Lord Mann said: ‘Jewish people have to be confident that they will receive the same treatment as everyone else, at all times in all situations.

‘If people feel, as they do, that some have to hide their identity as patients or suffer in silence as staff, then the universality of the NHS is fundamentally breached.

‘The solutions are simple but require a consistency of approach across the whole of the NHS and clear leadership at the top and across all NHS trusts.

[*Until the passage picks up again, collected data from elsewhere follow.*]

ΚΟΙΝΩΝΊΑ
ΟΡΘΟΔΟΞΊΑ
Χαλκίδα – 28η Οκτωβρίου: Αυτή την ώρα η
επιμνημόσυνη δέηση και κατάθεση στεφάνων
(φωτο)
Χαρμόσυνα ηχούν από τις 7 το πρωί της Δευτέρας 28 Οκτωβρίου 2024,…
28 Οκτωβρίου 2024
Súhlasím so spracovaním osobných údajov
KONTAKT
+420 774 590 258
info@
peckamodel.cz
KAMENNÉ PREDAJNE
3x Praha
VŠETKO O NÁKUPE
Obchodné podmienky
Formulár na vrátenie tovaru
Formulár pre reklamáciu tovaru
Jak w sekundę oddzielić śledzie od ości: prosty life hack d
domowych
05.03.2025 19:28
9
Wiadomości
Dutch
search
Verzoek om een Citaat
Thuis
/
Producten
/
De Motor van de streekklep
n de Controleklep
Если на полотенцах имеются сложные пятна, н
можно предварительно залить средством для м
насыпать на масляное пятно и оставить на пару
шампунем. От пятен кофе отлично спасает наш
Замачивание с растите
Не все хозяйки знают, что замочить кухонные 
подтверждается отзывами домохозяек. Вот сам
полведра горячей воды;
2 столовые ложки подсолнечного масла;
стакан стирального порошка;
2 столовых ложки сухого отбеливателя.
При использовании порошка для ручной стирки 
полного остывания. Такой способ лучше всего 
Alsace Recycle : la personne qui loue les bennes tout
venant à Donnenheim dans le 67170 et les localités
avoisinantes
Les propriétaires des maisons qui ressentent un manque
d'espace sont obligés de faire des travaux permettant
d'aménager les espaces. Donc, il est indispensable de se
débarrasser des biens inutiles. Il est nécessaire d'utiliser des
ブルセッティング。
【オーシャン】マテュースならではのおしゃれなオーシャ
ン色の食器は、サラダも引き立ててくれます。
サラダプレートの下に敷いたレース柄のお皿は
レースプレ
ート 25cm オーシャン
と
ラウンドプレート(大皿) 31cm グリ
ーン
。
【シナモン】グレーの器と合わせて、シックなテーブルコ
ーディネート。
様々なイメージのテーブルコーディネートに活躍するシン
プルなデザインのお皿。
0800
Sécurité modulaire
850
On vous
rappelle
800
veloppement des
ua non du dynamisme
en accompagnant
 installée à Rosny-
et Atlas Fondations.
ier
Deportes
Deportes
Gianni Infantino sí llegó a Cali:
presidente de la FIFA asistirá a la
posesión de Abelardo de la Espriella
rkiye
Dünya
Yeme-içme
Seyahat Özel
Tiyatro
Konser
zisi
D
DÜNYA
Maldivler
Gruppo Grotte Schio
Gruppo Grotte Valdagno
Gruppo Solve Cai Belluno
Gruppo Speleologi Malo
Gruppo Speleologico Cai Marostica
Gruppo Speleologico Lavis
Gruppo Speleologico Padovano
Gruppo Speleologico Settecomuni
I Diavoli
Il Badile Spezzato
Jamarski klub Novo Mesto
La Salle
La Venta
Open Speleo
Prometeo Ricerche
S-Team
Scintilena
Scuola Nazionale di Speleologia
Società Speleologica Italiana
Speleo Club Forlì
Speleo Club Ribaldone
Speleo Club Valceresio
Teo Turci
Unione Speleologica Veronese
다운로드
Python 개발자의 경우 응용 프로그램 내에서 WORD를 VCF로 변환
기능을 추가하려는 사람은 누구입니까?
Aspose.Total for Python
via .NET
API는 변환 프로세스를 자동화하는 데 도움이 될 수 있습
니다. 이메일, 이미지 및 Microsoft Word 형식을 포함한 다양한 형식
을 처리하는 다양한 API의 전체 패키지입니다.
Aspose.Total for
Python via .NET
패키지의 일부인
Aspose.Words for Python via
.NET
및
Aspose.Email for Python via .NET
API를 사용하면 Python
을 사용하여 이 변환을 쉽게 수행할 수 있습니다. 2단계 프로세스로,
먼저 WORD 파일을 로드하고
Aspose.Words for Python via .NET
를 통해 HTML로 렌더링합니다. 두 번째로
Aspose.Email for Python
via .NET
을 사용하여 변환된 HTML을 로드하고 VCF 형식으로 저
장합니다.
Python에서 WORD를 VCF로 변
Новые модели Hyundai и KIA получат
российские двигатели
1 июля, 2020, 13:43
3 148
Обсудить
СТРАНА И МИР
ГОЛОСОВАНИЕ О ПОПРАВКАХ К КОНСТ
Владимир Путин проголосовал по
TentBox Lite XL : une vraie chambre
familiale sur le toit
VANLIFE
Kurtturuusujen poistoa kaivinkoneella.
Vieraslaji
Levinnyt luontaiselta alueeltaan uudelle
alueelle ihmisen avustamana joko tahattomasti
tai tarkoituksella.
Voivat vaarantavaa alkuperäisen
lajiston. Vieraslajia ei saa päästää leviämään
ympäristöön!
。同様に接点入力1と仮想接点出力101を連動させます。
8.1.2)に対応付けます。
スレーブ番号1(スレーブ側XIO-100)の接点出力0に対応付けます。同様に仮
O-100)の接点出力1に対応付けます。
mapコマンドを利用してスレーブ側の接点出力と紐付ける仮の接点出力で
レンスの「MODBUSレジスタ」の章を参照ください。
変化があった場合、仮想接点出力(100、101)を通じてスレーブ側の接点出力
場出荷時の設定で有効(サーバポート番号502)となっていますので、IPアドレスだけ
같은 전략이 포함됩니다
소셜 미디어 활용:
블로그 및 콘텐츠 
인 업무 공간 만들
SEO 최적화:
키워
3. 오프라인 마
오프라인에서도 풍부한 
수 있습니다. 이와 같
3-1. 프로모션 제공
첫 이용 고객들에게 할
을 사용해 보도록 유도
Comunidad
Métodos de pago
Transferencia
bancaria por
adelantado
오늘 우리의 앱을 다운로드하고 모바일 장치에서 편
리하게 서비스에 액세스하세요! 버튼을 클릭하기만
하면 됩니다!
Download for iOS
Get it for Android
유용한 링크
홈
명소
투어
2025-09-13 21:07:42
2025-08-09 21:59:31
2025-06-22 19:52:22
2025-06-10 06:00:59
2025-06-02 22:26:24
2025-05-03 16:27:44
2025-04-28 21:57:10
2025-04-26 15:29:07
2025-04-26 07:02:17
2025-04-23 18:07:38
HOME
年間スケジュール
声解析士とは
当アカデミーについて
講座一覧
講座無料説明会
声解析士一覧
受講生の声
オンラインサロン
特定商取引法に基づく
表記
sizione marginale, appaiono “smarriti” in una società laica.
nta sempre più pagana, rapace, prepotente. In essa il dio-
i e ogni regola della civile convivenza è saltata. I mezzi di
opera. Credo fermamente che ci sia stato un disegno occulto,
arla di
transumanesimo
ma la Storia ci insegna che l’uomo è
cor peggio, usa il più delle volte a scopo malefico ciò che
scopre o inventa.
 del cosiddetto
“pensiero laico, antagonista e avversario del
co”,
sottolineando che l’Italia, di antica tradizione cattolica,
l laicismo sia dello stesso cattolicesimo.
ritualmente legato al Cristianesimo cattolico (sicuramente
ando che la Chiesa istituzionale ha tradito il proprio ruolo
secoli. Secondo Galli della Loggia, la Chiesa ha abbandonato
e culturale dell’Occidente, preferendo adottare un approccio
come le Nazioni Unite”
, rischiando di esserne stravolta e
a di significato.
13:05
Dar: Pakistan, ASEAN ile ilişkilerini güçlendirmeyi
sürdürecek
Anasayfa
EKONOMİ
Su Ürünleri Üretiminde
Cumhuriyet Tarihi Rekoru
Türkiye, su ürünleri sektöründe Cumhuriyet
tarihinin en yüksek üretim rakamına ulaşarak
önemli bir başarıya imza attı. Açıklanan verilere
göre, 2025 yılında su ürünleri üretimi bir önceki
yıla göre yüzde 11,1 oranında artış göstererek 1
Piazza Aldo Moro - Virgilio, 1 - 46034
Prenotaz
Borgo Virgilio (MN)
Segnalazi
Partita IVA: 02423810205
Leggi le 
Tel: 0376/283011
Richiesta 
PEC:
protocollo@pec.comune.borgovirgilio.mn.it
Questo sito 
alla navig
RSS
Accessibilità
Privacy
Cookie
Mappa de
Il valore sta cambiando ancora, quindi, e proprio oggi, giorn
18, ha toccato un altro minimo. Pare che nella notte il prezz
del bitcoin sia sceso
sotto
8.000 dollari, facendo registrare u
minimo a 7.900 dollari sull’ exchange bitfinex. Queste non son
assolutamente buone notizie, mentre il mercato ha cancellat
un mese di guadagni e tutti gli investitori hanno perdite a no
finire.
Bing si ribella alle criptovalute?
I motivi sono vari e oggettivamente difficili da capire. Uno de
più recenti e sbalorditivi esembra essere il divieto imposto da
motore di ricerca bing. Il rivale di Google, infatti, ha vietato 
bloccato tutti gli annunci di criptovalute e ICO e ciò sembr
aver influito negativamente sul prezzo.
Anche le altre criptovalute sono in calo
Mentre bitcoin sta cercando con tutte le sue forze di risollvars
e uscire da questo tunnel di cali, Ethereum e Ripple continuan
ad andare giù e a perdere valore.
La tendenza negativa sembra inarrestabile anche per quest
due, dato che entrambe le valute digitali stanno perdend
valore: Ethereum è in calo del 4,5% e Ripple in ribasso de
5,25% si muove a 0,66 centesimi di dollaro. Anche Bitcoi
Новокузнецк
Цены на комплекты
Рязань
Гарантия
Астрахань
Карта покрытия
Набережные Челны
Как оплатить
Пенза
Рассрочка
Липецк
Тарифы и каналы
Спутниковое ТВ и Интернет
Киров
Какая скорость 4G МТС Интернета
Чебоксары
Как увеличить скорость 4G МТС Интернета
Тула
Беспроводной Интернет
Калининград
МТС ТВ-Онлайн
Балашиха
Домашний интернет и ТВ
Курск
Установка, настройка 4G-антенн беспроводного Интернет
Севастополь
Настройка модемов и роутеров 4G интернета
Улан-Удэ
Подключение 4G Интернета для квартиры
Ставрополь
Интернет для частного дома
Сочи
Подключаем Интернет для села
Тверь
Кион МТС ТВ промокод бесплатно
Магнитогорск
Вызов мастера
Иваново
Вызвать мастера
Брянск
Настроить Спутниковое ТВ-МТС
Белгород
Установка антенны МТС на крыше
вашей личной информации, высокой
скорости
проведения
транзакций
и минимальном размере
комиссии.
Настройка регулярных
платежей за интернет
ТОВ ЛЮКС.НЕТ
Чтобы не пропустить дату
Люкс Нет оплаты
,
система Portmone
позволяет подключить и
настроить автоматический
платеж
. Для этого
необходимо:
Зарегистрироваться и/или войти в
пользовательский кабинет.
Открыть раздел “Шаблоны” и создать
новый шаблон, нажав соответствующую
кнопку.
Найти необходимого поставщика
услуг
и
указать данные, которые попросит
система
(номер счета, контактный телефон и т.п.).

‘The NHS as an employer must act as a responsible and inclusive employer and take the responsibility of making its employment and service to patients one that the entirety of the country, including our Jewish community, can feel and see is one that is for them as well as everybody else.’

Health Secretary James Murray said racism and discrimination ‘betray everything the NHS stands for and its ability to provide safe, world-class care’.

He added: ‘Lord John Mann has made a series of robust and practical recommendations which we are accepting.

‘I know that Jewish people – and everyone experiencing discrimination – need action, not words.

‘Together with NHS England, we will waste no time in setting these recommendations in motion to build a health service that lives up to its values.’

The NHS Alliance, which represents NHS trusts, said it would work with members ‘to support them to implement (the recommendations) in their organisations’.

Director Rebecca Gray said: ‘Everyone deserves to feel that they belong in our society and we must work towards taking a zero-tolerance approach to prejudice in all its forms.’

Dean Royles, interim chief executive of NHS Employers, said the review ‘reveals beyond any doubt that antisemitism and others forms of racism in the NHS are rising, as they are within our wider society, and must be tackled with urgency by all of us’.

He added: ‘Employers and NHS leaders know that good employment practices and expectations around behaviour are paramount and will take on the recommendations and feedback from the review.’